Alice Cooper, meanwhile, wondered if the writers had been following him around on tour, because "There were a lot of little things going on in the movie that really do happen, that just a writer wouldn't know about."
This movie has iconic status among musicians who don't think that it's their biography.
Regardless of some artists' egocentrism, some incidents are based on specific events:
The miniature "Stonehenge" fiasco was a parody of a gigantic Stonehenge set used on Black Sabbath's Born Again tour.
The "lost backstage" incident was based on something that happened to Saxon, although performers of all performing media and genres can attest to similar incidents. It even happened to the Tampa Bay Buccaneers before a football game!
Some of the bandmembers were recognizably modeled after real people, notably Nigel Tufnel (Jeff Beck) and Derek Smalls (Steve Dawson of Saxon).
The band's career arc is very similar to that of Status Quo, who began around the time of the British Invasion, had a novelty psychedelic hit, and evolved into a hard rock band whose popularity by the early 1980s was limited to Britain. Uriah Heep also follows a similar timeline, notably with a dip into Prog Rock similar to Spinal Tap's.
Marseille wrote a song which contained the line "Tonight, I'm gonna rock you tonight".
Harry Shearer mentions in the DVD Commentary that the Air Force show was specifically a reference to Uriah Heep, whose keyboardist John Sinclair had met the actors just before filming began and told them that Heep had been booked to play an air force base.
Fridge Brilliance: The "Mach" piece. It's a combination of Mozart and Bach, but it's also a mach piece (as in, say mach 5), something the band members would likely call their music, as well as a "mock" piece, because it's not a real song.
"Funny Aneurysm" Moment: The story about Spinal Taps first drummer dying in a "bizarre gardening accident". On August 5th 1992 the drummer Jeff Porcaro from the American rock band Toto died from what was originally believed to be an allergic reaction to a pesticide he was spraying in his garden. The coroner's report later stated his death was due to heart failure resulting from cocaine abuse.
Ronnie James Dio had a thumb severed while working in his back yard. He even started calling it a bizarre gardening accident.
Billy Joel retiring from rock to write classical piano pieces is bizarrely reminiscent of Nigel's own hidden talents.

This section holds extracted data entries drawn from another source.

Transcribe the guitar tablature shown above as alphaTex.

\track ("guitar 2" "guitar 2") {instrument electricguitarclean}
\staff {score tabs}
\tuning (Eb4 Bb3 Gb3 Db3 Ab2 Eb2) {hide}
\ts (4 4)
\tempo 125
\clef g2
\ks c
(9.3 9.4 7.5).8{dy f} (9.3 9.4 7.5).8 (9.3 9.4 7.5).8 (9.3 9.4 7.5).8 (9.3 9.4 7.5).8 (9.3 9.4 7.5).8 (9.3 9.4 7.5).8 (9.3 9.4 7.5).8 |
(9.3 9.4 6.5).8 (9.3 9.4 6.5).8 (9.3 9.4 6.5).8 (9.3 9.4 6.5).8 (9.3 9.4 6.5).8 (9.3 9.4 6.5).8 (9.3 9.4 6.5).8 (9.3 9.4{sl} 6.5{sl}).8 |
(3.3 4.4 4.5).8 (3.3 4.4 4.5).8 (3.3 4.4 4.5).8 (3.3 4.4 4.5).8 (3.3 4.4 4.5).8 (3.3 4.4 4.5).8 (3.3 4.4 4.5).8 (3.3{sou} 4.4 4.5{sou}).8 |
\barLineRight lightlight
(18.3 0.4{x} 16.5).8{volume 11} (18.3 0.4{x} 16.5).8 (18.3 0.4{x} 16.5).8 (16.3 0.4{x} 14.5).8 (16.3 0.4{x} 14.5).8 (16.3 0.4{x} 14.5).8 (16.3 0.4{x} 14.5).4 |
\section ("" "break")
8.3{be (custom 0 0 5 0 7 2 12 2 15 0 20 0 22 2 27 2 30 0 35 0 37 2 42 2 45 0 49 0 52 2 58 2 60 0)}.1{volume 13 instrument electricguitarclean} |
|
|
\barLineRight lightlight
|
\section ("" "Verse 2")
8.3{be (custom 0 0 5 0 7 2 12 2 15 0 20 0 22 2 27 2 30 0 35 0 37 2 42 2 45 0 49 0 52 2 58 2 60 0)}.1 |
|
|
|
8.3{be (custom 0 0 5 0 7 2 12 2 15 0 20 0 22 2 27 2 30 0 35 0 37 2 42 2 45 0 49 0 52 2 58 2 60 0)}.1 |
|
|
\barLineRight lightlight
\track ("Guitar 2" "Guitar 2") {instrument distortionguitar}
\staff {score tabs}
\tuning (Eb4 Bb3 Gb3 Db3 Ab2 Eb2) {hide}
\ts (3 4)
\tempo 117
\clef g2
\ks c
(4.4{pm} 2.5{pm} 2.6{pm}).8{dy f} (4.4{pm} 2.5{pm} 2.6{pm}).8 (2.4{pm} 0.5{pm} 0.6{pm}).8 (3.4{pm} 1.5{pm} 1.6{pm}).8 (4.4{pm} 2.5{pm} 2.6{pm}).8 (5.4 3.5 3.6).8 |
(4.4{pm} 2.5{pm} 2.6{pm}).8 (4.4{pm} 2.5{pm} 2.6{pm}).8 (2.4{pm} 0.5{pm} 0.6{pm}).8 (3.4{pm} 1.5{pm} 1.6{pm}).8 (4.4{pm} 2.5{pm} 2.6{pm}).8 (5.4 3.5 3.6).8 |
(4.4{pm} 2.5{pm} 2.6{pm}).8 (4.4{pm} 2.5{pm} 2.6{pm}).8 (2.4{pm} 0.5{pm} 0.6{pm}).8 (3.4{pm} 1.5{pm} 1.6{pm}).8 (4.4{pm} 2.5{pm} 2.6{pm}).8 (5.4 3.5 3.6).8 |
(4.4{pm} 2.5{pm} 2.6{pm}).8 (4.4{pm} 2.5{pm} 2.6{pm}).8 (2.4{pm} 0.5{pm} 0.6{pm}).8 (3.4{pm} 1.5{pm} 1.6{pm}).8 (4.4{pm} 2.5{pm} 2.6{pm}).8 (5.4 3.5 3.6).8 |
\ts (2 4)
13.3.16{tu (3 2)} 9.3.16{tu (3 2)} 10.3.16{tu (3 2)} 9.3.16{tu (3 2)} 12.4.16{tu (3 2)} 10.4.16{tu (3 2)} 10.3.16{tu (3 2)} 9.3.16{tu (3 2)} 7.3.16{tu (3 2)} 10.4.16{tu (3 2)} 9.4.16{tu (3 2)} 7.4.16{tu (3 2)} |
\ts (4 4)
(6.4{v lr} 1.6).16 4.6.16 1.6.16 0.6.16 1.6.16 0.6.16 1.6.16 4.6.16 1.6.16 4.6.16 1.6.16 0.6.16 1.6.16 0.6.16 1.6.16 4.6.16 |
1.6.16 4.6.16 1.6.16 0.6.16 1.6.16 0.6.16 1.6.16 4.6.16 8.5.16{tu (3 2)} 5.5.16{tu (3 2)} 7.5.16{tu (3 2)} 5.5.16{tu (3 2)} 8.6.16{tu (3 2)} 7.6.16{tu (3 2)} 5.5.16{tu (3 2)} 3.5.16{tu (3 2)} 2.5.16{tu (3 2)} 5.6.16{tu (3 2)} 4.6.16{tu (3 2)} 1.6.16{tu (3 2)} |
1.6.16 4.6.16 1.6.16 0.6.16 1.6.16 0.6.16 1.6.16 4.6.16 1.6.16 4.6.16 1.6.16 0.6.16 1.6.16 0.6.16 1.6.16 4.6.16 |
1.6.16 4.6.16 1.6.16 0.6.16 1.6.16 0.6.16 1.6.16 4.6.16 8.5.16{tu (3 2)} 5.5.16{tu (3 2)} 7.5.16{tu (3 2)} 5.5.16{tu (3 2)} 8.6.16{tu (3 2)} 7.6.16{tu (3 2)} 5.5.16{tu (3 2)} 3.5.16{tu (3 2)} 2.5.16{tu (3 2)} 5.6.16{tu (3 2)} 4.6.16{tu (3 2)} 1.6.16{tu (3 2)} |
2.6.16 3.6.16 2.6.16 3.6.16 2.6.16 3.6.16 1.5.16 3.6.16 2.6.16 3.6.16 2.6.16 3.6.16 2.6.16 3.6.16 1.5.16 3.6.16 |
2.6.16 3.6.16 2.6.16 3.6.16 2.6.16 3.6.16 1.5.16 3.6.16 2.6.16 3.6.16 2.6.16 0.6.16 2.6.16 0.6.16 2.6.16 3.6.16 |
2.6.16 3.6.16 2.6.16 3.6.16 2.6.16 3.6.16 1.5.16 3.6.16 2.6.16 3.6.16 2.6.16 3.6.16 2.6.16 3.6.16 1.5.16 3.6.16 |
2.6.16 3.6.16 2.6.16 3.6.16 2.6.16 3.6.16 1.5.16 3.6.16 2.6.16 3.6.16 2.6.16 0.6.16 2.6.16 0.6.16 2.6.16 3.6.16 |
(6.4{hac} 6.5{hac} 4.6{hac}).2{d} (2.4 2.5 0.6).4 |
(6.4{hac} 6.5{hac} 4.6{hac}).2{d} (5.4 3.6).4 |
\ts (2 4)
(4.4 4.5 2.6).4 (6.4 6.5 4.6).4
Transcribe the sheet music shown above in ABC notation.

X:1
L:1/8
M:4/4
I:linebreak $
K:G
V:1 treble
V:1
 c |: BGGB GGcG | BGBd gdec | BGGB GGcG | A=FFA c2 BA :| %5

Ho Yay: Nigel seems to have a crush on David. At the launch party, both Nigel and David have venereal diseases on their lips (indicating if they weren't kissing each other, they were engaging in a three way.) As Roger Ebertnoted in his re-review of the film:
Ebert: When Nigel learns that David's girlfriend Jeanine Pettibone is flying over from England to join the tour, his heart sinks. His crush on David is obvious to everyone except, of course, David.